Healthier atmosphere?

It may seem to go entirely against the grain, but it was refreshing to watch the contest without the bile and sectarian hatred cascading from the stands. Frankly, you can often feel entirely unclean as the supporters of the two tribes go to war in song and action. The colour, the spectacle, the intensity may all have been hugely diminished. Yet, these are often products of egregious elements of the rivalry. To ‘enjoy’ what the rancour fashions, you have to shut-out anti-Catholic chanting, glorying in the IRA and child abuse, and sick stunts like hanging effigies and offensive banners. Forgive those of us who can live without such.

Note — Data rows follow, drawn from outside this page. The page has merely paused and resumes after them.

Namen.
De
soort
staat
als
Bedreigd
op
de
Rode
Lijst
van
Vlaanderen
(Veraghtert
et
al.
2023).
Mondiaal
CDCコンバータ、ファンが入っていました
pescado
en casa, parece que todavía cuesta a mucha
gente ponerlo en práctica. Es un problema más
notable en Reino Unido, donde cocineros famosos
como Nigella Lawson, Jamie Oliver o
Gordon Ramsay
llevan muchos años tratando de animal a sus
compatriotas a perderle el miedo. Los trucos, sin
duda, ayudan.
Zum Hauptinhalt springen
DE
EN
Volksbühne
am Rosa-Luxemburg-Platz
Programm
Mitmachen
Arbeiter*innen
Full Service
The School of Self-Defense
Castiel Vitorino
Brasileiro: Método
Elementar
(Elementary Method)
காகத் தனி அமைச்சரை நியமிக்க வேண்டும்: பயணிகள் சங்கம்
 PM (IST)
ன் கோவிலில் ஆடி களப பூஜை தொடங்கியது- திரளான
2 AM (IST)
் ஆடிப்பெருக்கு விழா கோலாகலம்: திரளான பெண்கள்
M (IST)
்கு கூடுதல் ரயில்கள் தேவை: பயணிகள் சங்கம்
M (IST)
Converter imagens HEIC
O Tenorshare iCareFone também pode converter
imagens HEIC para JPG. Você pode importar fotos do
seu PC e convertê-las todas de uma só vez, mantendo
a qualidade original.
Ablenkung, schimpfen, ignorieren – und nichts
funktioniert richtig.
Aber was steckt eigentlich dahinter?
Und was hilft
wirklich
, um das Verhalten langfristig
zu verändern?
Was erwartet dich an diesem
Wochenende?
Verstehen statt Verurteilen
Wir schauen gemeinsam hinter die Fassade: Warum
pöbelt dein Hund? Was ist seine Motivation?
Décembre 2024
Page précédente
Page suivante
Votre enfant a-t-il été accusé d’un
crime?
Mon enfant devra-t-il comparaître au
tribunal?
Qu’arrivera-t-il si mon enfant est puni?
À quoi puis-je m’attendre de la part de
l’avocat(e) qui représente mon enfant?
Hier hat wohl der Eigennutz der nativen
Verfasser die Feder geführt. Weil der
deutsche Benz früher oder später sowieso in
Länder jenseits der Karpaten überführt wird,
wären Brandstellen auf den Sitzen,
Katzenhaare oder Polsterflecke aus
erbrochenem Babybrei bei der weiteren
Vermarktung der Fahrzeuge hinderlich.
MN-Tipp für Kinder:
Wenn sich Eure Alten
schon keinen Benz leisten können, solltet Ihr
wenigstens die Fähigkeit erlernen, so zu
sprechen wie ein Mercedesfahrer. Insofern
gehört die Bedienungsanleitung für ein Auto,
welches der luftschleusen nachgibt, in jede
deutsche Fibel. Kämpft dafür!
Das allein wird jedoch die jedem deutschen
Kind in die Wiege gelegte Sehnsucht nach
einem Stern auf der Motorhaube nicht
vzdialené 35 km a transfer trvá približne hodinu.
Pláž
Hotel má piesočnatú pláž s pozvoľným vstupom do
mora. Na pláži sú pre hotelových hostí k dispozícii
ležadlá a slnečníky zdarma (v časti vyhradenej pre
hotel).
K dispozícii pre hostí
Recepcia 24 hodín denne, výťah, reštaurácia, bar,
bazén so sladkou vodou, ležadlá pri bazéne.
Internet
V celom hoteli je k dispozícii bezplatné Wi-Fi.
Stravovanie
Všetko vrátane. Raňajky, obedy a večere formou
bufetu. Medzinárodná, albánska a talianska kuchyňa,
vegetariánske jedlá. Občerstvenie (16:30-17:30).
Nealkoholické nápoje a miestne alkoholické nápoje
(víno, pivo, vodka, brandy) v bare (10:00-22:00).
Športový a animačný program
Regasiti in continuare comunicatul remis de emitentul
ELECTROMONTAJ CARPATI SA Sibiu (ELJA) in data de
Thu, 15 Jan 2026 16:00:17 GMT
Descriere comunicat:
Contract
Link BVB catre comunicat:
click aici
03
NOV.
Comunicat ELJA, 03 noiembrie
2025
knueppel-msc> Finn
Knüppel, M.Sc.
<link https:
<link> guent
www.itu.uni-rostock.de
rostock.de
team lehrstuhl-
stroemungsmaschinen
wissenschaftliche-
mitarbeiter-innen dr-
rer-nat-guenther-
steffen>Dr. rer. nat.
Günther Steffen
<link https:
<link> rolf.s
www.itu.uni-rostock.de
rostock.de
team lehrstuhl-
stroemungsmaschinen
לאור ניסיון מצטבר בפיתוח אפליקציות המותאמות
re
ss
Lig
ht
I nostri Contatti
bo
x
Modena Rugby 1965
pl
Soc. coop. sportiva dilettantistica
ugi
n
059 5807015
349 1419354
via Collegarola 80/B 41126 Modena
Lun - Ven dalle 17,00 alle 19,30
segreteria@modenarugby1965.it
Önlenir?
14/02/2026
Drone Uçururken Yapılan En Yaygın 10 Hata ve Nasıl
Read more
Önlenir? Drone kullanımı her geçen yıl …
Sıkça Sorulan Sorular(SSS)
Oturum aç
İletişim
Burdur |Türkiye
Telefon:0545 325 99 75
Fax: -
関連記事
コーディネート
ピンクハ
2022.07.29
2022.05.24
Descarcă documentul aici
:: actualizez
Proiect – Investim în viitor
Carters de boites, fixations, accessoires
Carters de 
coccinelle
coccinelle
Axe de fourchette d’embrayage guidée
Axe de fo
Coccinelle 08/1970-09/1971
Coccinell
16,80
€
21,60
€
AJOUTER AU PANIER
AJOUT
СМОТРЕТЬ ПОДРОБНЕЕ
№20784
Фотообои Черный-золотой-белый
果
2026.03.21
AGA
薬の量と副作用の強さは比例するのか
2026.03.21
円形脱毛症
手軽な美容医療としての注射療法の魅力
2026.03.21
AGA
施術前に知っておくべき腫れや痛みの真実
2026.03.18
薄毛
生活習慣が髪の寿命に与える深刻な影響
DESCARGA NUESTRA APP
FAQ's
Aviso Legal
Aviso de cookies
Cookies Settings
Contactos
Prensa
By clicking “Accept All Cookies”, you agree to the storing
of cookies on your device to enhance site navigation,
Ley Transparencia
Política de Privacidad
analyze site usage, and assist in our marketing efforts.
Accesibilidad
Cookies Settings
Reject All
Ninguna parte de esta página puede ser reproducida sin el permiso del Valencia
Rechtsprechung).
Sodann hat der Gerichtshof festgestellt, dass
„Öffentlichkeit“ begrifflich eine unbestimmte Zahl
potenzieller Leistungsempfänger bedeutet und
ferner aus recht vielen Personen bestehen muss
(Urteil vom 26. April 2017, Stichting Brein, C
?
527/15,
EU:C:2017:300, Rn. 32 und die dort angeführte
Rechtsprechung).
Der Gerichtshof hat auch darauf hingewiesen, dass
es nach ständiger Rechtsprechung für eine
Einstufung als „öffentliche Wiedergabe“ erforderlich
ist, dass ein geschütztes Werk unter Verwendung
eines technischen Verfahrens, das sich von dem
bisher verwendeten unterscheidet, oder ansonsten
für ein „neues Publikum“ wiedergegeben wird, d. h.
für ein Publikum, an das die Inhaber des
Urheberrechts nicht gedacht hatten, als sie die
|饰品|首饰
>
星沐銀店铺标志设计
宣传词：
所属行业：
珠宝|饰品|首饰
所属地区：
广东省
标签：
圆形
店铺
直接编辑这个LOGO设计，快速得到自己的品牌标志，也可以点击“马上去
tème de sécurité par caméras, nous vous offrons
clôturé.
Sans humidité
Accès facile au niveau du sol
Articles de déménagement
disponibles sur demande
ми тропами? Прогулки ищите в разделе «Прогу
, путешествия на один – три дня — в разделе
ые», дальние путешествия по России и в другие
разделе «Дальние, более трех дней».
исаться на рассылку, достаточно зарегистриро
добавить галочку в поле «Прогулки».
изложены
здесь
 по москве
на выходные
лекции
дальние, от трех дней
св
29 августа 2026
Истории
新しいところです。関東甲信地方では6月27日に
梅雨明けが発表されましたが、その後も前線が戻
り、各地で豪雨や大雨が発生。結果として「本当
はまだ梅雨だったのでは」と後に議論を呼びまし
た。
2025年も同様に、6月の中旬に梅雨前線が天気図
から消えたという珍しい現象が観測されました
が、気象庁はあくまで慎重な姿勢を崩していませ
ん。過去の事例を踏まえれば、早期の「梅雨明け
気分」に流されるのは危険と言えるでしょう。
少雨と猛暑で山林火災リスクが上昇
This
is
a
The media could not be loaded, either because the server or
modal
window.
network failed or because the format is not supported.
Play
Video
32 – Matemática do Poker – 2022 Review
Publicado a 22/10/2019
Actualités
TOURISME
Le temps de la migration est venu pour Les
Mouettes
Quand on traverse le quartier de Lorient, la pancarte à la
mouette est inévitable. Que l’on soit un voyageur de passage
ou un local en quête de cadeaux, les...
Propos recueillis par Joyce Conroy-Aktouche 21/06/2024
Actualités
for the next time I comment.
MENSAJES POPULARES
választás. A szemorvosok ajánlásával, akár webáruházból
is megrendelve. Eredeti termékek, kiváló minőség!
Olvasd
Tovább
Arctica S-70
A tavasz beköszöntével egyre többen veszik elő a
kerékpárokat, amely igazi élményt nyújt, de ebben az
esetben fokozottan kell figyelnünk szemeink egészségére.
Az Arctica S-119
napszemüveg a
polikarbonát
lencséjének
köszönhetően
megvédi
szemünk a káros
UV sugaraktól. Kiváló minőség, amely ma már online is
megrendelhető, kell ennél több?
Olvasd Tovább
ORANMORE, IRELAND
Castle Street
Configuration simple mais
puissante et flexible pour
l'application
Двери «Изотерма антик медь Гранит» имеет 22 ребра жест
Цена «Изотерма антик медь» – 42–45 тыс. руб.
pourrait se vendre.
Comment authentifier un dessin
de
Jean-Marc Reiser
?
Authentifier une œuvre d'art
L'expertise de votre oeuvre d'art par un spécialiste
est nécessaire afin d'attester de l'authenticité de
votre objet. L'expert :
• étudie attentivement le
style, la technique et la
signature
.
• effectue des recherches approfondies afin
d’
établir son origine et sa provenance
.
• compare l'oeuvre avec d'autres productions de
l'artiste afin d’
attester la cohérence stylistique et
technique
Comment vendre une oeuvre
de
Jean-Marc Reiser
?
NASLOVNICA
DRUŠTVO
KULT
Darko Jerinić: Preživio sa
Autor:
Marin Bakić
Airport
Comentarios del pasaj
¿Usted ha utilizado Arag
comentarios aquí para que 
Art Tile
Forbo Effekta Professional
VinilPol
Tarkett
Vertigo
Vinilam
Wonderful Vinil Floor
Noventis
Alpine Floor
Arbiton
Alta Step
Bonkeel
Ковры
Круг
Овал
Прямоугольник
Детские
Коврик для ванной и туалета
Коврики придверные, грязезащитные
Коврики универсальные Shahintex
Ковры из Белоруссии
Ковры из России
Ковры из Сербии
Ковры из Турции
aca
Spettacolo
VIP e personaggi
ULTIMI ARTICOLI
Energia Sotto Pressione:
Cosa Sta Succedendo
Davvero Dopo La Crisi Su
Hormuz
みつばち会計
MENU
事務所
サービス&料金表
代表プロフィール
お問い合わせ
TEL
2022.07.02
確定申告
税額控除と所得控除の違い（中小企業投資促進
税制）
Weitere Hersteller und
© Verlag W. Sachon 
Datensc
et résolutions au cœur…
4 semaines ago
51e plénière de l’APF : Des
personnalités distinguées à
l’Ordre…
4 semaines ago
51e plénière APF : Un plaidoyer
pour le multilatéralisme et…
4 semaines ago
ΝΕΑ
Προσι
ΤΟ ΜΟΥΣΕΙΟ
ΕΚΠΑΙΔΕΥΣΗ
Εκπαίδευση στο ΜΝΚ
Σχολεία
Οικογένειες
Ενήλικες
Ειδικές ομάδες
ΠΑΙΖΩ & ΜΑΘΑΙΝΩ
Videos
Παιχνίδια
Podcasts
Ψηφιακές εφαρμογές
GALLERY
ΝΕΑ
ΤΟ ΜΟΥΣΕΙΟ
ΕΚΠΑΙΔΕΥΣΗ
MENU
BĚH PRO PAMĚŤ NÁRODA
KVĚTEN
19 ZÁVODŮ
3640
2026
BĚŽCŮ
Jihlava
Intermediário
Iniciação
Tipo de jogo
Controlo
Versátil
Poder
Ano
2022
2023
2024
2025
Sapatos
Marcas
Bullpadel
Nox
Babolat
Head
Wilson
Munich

Celtic: Barkas; Duffy, Welsh (Turnbull 84), Ajer; Frimpong, Brown, Ntcham (Rogic 67), McGregor, Laxalt (Taylor 84); Elyounoussi (Ajeti 59), Klimala (Griffiths 67). Subs: Bain, Soro, Henderson, Ralston.

Rangers: McGregor; Tavernier, Goldson, Helander, Barisic; Kamara, Davis, Arfield (Aribo 90); Kent, Barker (Jack 62), Morelos (Itten 87). Subs: McLaughlin, Balogun, Bassey, Jones, Hagi, Defoe.